Your instructions | Search the data for the string "anchor", and report each line where it is found.

Data records |
....................
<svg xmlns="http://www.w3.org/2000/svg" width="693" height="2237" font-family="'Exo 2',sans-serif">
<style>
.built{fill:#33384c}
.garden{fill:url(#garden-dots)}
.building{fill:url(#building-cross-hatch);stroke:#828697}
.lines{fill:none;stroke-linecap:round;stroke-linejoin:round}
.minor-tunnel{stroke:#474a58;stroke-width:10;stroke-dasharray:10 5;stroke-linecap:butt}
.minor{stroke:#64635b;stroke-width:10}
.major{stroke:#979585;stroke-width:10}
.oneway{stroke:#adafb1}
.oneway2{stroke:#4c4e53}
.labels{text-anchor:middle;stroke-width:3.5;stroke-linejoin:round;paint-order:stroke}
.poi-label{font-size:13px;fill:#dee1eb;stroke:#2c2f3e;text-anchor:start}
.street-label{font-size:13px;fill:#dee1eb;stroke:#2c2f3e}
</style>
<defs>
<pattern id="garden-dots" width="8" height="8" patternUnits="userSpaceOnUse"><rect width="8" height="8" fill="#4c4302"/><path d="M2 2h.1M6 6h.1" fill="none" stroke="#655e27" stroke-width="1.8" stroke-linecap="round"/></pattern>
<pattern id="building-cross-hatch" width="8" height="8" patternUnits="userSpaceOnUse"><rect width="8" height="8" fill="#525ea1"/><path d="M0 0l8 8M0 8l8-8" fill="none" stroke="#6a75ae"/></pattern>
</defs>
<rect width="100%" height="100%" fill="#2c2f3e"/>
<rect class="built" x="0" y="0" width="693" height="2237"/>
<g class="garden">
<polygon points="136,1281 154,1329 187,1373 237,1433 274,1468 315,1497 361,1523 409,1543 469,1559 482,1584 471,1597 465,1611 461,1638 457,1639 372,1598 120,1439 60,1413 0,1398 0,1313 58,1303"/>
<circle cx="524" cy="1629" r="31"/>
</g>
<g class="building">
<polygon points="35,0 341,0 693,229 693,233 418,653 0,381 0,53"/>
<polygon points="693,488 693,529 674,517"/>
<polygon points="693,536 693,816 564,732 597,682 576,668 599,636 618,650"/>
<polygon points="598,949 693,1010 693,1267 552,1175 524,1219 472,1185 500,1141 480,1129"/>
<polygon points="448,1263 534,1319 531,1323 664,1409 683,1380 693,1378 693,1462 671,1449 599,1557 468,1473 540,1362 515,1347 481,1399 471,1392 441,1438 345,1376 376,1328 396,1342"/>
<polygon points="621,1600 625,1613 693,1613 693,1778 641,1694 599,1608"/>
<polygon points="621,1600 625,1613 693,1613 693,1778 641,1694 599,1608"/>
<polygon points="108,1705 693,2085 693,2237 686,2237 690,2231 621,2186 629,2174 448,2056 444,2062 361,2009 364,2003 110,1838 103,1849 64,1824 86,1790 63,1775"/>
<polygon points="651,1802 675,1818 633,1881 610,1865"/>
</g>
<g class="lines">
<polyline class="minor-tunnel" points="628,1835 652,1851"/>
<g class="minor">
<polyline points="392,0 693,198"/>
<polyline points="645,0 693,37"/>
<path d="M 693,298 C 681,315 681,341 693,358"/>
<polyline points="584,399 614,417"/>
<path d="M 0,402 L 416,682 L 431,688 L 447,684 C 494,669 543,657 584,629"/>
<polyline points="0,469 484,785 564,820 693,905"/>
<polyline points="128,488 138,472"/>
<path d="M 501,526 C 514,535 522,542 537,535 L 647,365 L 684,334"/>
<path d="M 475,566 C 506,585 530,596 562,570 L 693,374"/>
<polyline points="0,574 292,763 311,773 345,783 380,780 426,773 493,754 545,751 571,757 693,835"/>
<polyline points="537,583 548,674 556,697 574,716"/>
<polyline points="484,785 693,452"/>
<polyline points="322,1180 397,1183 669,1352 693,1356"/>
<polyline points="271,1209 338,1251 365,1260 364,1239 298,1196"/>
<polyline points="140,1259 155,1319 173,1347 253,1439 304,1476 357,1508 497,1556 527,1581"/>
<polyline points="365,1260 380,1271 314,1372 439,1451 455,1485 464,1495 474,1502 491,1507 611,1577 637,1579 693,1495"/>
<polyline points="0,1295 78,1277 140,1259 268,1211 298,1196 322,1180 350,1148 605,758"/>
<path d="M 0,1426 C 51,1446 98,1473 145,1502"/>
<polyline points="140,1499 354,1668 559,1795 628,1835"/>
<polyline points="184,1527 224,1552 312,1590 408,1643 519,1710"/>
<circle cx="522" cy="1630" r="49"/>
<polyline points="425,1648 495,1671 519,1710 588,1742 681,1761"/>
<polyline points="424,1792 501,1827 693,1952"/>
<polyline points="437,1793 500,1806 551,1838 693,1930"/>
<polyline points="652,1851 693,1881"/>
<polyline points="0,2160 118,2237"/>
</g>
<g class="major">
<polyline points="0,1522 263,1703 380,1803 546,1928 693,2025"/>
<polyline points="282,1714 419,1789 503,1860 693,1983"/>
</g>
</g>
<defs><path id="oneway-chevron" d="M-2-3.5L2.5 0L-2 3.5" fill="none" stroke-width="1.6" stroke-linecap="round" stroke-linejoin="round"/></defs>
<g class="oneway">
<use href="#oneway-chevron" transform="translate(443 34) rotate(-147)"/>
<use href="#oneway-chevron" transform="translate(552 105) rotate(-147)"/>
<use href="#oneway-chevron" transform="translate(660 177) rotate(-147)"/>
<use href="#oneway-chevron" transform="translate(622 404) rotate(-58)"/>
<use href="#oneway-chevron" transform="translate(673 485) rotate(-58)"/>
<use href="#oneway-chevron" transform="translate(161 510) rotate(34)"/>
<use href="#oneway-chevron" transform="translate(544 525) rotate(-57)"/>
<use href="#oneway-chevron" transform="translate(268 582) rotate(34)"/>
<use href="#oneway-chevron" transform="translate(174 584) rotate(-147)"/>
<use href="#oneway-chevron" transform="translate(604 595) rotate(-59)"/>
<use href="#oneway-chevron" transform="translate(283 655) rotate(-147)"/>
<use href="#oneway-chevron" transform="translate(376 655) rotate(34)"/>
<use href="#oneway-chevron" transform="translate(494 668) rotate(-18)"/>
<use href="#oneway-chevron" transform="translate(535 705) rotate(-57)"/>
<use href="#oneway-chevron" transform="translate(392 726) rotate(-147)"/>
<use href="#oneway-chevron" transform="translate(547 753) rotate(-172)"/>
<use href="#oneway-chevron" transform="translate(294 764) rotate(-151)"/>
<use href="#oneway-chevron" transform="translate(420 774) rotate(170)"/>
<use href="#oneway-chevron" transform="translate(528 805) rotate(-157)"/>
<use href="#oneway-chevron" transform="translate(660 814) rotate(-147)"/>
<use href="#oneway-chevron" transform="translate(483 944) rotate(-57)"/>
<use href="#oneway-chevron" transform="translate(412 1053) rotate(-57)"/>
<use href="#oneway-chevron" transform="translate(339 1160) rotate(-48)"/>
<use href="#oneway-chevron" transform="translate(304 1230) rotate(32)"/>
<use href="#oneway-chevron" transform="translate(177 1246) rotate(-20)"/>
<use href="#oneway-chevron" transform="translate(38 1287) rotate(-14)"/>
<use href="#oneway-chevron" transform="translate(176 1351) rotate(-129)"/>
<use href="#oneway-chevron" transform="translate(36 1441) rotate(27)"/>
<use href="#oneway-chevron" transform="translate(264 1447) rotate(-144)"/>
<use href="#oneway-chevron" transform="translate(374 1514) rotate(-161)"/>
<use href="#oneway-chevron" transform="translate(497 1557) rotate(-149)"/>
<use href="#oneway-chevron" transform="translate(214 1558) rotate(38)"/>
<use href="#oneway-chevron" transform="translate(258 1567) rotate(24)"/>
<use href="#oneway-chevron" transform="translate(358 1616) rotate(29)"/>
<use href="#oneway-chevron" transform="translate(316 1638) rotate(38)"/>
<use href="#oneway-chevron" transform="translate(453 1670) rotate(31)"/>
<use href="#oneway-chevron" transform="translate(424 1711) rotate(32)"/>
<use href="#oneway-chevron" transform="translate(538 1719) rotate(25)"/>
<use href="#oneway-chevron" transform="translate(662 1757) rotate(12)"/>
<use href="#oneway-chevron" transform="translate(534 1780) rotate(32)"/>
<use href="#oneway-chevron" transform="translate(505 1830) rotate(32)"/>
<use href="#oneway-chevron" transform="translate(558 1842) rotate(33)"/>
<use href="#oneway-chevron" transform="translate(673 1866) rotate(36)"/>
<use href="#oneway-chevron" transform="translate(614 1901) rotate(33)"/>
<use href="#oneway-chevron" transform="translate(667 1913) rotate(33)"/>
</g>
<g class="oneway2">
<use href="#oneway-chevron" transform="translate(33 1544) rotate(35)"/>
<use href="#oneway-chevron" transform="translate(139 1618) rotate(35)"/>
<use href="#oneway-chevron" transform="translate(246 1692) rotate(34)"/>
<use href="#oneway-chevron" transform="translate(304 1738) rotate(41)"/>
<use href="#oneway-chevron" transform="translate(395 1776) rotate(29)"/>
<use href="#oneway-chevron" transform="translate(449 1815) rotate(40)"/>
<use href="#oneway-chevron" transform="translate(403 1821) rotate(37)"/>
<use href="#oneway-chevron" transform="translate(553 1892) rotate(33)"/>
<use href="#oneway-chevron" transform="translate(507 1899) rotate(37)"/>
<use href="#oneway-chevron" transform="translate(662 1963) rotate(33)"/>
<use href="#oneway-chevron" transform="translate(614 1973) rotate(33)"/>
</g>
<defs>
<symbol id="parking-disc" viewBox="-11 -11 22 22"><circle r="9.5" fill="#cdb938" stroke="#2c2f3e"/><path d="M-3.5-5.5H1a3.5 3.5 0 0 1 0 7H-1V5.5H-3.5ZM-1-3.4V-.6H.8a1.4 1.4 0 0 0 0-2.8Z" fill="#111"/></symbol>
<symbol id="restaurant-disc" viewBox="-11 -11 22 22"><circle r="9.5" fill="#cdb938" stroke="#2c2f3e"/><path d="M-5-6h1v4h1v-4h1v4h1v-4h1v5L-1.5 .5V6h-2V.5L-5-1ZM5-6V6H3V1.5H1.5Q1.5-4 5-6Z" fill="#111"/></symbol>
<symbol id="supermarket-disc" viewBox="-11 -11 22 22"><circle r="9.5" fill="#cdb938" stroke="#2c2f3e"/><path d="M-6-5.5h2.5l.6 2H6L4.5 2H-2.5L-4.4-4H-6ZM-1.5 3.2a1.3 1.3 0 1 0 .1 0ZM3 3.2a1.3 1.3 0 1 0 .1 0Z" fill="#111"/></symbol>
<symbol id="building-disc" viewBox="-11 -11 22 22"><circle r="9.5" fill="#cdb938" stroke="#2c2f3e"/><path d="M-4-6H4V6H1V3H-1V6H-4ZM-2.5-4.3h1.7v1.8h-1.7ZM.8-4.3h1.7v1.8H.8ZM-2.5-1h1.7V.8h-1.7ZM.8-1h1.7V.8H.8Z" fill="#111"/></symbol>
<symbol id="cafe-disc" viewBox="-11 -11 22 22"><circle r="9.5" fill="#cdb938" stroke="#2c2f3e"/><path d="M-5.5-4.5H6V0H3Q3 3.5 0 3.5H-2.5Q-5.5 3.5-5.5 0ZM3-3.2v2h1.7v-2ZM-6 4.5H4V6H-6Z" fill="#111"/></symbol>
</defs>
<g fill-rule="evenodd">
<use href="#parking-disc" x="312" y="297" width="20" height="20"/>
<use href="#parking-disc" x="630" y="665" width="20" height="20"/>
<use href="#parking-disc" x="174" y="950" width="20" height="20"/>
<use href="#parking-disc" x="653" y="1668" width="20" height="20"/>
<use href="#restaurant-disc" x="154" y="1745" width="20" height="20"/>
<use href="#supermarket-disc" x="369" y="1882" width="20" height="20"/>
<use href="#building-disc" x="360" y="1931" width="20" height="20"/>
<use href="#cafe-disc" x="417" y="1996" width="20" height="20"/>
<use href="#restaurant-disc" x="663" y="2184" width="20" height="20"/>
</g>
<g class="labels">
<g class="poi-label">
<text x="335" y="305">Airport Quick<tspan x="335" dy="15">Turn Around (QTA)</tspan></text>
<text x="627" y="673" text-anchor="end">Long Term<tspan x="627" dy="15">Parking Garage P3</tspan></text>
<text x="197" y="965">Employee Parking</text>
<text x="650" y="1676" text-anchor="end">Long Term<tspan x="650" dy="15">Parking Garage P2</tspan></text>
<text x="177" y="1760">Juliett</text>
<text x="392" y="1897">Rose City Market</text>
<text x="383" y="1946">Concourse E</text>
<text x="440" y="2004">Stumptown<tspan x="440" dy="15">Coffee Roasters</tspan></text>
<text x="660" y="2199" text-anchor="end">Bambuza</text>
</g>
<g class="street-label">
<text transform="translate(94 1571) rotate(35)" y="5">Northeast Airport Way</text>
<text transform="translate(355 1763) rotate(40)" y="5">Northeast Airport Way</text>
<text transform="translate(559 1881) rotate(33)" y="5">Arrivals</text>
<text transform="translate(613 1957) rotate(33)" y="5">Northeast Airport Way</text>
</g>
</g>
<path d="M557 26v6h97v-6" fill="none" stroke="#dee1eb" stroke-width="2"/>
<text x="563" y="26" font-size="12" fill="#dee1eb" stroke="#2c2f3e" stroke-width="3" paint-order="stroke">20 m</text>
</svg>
....................
Answer below |
.labels{text-anchor:middle;stroke-width:3.5;stroke-linejoin:round;paint-order:stroke}
.poi-label{font-size:13px;fill:#dee1eb;stroke:#2c2f3e;text-anchor:start}
<text x="627" y="673" text-anchor="end">Long Term<tspan x="627" dy="15">Parking Garage P3</tspan></text>
<text x="650" y="1676" text-anchor="end">Long Term<tspan x="650" dy="15">Parking Garage P2</tspan></text>
<text x="660" y="2199" text-anchor="end">Bambuza</text>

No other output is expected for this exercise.